Parts of the exercise —
1. In the reliability text, which statistic should be used to evaluate rater reliability?
2. Please transcribe the reliability text starting at "Construct—establishes the ability" and ending at "(for ordinal data).".

Text shown —
——————————

Construct—establishes the ability of an instrument to measure an abstract construct and the degree to which the instrument reflects the theoretical components of the construct. These measures are determined by existing knowledge.
In addition to measuring the correct construct (validity), you want to ensure that your measurements are consistent (reliability). Inconsistent data results (unreliable results) decrease generalizability. The reliability of an instrument is determined by the consistency of the results of the instrument under varying conditions and across individuals.

Test-rest—consistency of results of an instrument administered under the same conditions in two different points in time.
- Test-retest reliability can be analyzed using Pearson product-moment coefficient of correlation (for interval-ratio data) or Spearman rho (for ordinal data).
Intrarater Reliability—consistency of results of an instrument administered by one individual across two or more trials.
Interrater Reliability—consistency of results of an instrument administered by two or more raters who measure the same groups of subjects.
- The interclass correlation coefficient (ICC) should be used to evaluate rater reliability.
Internal consistency—reflects the extent to which items measure various aspects of the same characteristic and nothing else (Homogeneity). For example, a test looking at physical characteristics, places a question about psychological characteristics will affect the internal consistency or homogeneity of the instrument. The internal consistency of questions of an instrument can be determined by:
- Split half reliability: A reliability measure of internal consistency based on dividing the items on an instrument into two halves and correlating the results.
- Cronbach’s coefficient alpha—statistic most used for internal consistency. This statistic evaluates if items in a scale are measuring the same construct or if the items in the scale are redundant, suggesting which items could be discarded to improve the homogeneity of the scale.
Having a general understanding of psychometric properties of an instrument is an important component of establishing the strength and consistency of that instrument. This knowledge will help you decipher the information provided in the methods section of research articles where researchers explain the measures used to assess participants to establish the generalizability of the data obtained from that research study. While there are many other components to the psychometric properties of an instrument, having a small bite of that information can go a long way when reading or preparing a research study!

——————————

Given data —
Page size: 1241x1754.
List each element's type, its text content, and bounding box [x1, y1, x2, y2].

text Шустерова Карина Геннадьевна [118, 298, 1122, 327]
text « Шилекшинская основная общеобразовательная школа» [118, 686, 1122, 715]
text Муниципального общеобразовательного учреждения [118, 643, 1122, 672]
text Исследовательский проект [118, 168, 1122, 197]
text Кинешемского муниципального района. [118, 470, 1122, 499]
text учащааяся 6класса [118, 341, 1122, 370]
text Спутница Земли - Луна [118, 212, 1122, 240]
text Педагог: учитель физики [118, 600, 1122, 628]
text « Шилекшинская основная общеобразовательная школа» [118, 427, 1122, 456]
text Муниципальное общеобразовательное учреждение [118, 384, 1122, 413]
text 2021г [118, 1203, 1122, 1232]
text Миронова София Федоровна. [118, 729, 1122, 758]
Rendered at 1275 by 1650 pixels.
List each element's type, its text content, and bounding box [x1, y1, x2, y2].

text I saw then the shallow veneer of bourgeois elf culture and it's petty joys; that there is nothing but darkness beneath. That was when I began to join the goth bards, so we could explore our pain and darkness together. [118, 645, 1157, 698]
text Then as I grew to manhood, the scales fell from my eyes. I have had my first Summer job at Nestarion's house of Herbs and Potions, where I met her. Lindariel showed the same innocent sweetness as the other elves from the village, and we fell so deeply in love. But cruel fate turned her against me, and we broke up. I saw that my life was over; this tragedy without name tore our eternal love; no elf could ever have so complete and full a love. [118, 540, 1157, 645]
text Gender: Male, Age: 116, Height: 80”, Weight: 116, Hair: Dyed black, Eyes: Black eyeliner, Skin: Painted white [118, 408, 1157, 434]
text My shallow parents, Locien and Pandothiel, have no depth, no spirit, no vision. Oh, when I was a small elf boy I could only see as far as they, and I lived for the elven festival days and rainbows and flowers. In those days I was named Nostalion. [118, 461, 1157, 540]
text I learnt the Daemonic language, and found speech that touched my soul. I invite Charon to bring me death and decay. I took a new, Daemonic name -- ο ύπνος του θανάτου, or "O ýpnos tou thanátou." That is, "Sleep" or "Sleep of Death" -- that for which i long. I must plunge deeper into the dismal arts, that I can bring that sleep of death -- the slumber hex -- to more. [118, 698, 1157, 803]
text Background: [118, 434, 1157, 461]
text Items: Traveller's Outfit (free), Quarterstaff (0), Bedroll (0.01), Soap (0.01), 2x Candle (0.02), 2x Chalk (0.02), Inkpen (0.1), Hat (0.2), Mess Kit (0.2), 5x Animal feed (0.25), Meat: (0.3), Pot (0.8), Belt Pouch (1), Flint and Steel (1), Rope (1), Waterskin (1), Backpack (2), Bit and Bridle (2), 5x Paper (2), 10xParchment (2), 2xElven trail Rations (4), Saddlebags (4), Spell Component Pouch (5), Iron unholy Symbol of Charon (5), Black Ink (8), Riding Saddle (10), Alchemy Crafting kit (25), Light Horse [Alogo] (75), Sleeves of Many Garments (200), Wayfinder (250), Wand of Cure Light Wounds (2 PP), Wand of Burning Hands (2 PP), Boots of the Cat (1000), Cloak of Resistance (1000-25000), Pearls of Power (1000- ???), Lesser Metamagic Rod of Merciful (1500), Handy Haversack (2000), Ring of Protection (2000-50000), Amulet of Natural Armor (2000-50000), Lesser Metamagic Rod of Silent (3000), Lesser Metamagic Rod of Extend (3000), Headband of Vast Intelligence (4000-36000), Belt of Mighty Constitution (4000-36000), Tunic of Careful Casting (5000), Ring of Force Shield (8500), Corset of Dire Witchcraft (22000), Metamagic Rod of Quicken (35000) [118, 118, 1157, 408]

——————————

Answers to each task —
1. The interclass correlation coefficient (ICC).

2.
Construct—establishes the ability of an instrument to measure an abstract construct and the degree to which the instrument reflects the theoretical components of the construct. These measures are determined by existing knowledge.
In addition to measuring the correct construct (validity), you want to ensure that your measurements are consistent (reliability). Inconsistent data results (unreliable results) decrease generalizability. The reliability of an instrument is determined by the consistency of the results of the instrument under varying conditions and across individuals.

Test-rest—consistency of results of an instrument administered under the same conditions in two different points in time.
- Test-retest reliability can be analyzed using Pearson product-moment coefficient of correlation (for interval-ratio data) or Spearman rho (for ordinal data).